Ordinary arrays can only quickly add elements at the end. In order to support FIFO and quickly remove elements from the head of the array, you need to use a loop array: there are two subscripts at the head and tail: when an element is popped out, the head subscript is incremented; join element, if the end of the array space has been reached, the elements will be assigned to the array [0] in a loop (if the head subscript is greater than 0 at this time, it means that the head of the team has popped out the element and there is a vacancy), and the tail subscript points to 0. , and then insert the next element and assign it to array [1], and the tail subscript points to 1. If the subscript at the end of the queue catches up with the head of the queue, it means that all the space in the array has been used up, and the array will be doubled.
PriorityQueue
Priority queue implemented using binary heap, please refer to the introductory tutorial for details. It is no longer FIFO but dequeues based on the Comparable interface implemented by the element or the comparison result passed into the Comparator. The smaller the value, the higher the priority. The higher the value, the higher the number will be. But note that the return of iterator() will not be sorted.
--Thread-safe queue--
ConcurrentLinkedQueue/ConcurrentLinkedDeque
Unbounded concurrency-optimized Queue, based on a linked list, implements a lock-free algorithm that relies on CAS.
The structure of ConcurrentLinkedQueue is a one-way linked list and two pointers, head/tail. Because when joining the queue, you need to modify the next pointer of the tail element of the queue, and modify the tail to point to the newly joined element. The two CAS actions cannot be atomic, so a special algorithm is required. , please refer to the introductory tutorial due to space limitations.
PriorityBlockingQueue
Unbounded concurrency optimized PriorityQueue is also based on a binary heap. Use a public read-write lock. Although the BlockingQueue interface is implemented, it does not have any blocking queue characteristics. It will automatically expand when the space is insufficient.
DelayQueue
Contains a PriorityQueue internally, which is also unbounded.
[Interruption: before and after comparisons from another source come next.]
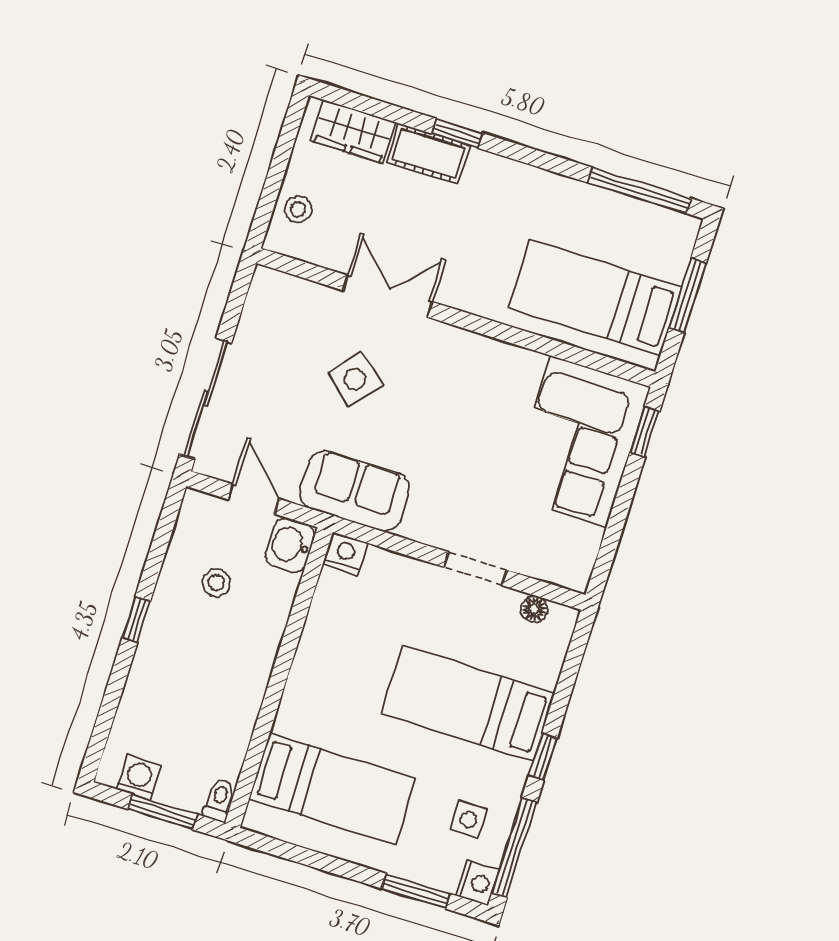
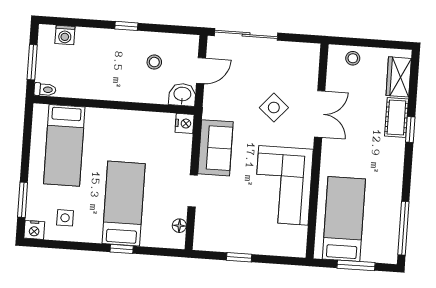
window: (645, 432) -> (239, 257), moved
corner sofa: (579, 441) -> (283, 185), moved, turned -90
sofa: (355, 491) -> (215, 148), moved
window: (543, 757) -> (122, 249), moved
washing machine: (139, 777) -> (65, 35), moved, turned 90
window: (515, 847) -> (56, 244), removed

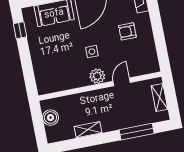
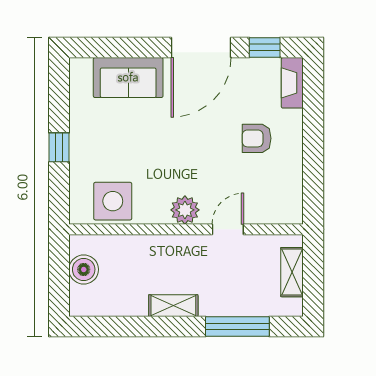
window: (20, 30) -> (59, 147), moved
side table: (92, 52) -> (113, 201), moved, width x1.87, depth x1.87
shelving: (88, 130) -> (173, 306), moved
The element needs to implement the Delayed interface, and each time it is called, it needs to return how long it is before the trigger time. If it is less than 0, it means it is time to trigger.
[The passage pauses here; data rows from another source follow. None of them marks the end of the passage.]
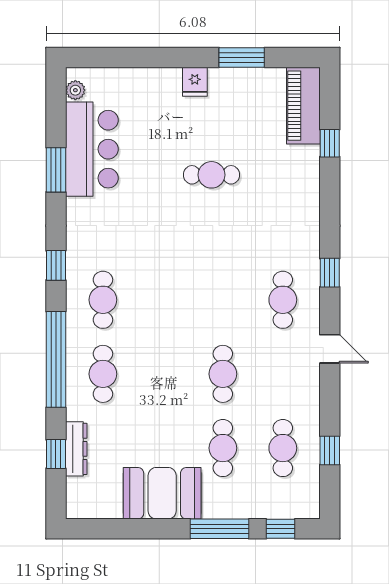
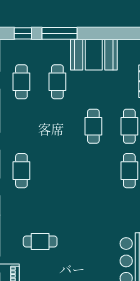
cafe table: (211, 175) -> (40, 241), moved
cafe table: (223, 374) -> (93, 126), moved

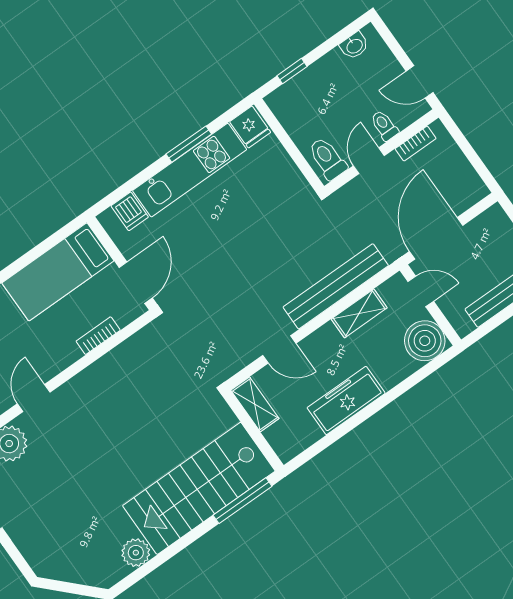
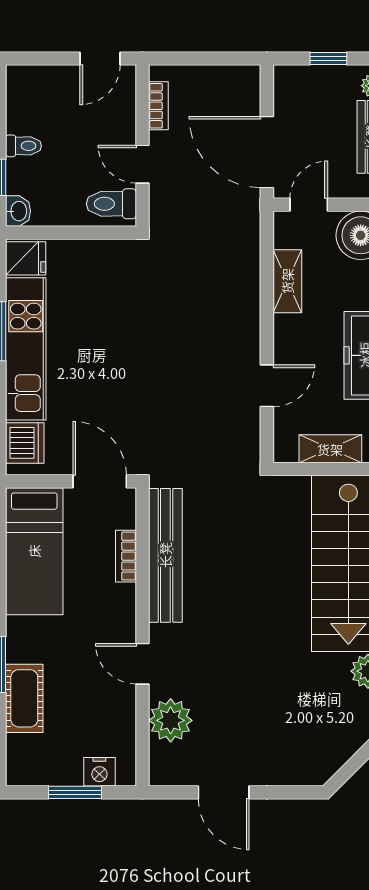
washbasin: (354, 46) -> (18, 211), moved
toilet: (384, 126) -> (24, 146), moved, turned 180
dishwasher: (130, 211) -> (25, 443), width x1.38
bench: (336, 286) -> (165, 555), moved
shelving: (255, 404) -> (330, 449), moved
When pulling(), peek() will be used to check the element at the head of the queue to check whether the trigger time has been reached. ScheduledThreadPoolExecutor uses a similar structure.
--Thread-safe blocking queue--
The queue length of BlockingQueue is limited to ensure that the speed of producers and consumers will not differ too far and avoid memory exhaustion. The queue length cannot be changed after it is set. When the queue is full when entering the queue, or the queue is empty when leaving the queue, the effects of different functions are shown in the table below:
May report an exception Return a Boolean value May block waiting Waiting time can be set
Enter the queue add(e) offer( e) put(e) offer(e, timeout, unit)
dequeue remove() poll() take() poll(timeout, unit)
View element() peek() none none
ArrayBlockingQueue
fixed Long concurrency optimized BlockingQueue, implemented based on loop array. There is a common read-write lock and two Conditions, notFull and notEmpty, to manage the blocking state when the queue is full or empty.
LinkedBlockingQueue/LinkedBlockingDeque
You can choose a long concurrency-optimized BlockingQueue, which is implemented based on a linked list, so you can set the length to Integer.MAX_VALUE. Taking advantage of the characteristics of the linked list, the two locks takeLock and putLock are separated, and notEmpty and notFull are used to continue to manage the blocking state when the queue is full or empty.
Supplement
JDK7 has a LinkedTransferQueue. The transfer(e) method ensures that the elements put in by the Producer are taken away by the Consumer and returned. It is better than SynchronousQueue. You should learn it when you have time.